Despite having three national titles already under its belt, UConn was rarely ever mentioned in the same regard as schools like Duke, North Carolina and Kentucky until Tuesday morning.
Perhaps it's the histories of those storied programs. After all, the legacies of those schools are unrivaled by most in the country. But UConn, a perennial title contender since Jim Calhoun's arrival in 1986, was never considered as one of the "blue bloods."
In the past 15 years, no school has won more national championships than UConn, but somehow it took an astonishing fourth title before the nation perked up its ears.
To be fair, no one really expected the Huskies to win this championship; their odds of winning the title stood at 100 to 1 on Selection Sunday. But despite advancing round after round and defeating tournament favorites such as Michigan State and Florida, UConn was still a three-point underdog heading into the championship game against the talented freshmen of Kentucky.

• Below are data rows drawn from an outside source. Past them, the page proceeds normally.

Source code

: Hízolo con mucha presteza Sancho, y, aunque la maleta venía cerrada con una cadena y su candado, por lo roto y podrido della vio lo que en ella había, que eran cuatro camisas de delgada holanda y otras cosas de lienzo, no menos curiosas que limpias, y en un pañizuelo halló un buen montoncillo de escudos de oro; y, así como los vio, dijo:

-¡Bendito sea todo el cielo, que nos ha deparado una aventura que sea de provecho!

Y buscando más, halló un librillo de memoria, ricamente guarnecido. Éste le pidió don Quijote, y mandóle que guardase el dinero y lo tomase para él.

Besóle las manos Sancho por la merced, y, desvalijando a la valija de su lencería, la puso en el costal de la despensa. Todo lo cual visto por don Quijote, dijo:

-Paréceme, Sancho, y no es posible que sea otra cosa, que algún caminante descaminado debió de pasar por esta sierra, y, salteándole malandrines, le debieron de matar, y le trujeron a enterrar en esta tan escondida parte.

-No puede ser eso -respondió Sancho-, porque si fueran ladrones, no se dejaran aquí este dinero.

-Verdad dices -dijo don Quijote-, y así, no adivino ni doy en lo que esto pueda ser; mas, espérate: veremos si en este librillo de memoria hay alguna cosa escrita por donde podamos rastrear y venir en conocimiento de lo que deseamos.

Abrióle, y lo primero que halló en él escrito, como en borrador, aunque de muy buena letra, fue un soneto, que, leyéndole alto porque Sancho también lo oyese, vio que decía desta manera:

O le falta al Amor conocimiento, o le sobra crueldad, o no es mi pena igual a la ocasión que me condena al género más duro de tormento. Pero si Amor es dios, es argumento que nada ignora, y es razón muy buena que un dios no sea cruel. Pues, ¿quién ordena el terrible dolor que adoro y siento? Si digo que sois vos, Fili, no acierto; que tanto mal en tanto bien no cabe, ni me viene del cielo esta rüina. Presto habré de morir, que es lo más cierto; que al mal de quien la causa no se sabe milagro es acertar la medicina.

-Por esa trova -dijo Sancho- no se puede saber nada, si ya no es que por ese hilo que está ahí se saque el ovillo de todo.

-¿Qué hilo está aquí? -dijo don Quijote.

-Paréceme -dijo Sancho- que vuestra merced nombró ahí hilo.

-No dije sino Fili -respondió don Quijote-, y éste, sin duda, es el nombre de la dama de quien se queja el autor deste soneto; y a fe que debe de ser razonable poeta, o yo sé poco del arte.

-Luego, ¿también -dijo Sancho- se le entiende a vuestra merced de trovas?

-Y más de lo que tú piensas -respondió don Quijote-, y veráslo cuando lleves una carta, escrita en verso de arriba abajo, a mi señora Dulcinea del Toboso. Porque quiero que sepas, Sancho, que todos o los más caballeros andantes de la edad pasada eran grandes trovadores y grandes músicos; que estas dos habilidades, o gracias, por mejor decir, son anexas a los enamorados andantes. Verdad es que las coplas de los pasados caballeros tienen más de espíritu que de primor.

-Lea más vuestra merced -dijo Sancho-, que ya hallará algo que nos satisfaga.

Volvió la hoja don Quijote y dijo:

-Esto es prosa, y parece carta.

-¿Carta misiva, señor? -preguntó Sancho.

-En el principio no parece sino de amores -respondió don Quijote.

Sure, a recruiting class like that would make anyone in college basketball envious, but having seven McDonald's All-Americans still wasn't enough to top a team that had none of them.
That's because the Huskies always found ways to work with what they have.
Located in the middle of farmlands with winters that seem so long it can make the House of Stark cringe, Storrs is not where many McDonald's All-Americans would want to take their skills. However, that has never stopped UConn from producing a steady stream of NBA talent with the players it does recruit.
It's almost comical to think about how much people panicked about UConn's future two years ago when it was abandoned by the Big East and passed up by conferences like the ACC and the Big Ten.
I wonder how much John Swofford and Jim Delany, commissioners for those respective conferences, now rue their decisions to take schools like Syracuse and Rutgers instead.
This year's title is more than a redemption for UConn. It's a metaphorical finger the Huskies are pointing to the rest of the NCAA.
UConn is not a "Cinderella" and never will be. Kevin Ollie would tell you the same.
"We are bred to cut down nets. We are not chasing championships. Championships are chasing us," he said after the title-win.
As for how long it'll take for UConn to catch up with Kentucky and North Carolina in number of titles, that is anyone's guess. But in the meantime, people should take a look at Shabazz Napier's advice Monday night and start paying some attention to the Huskies.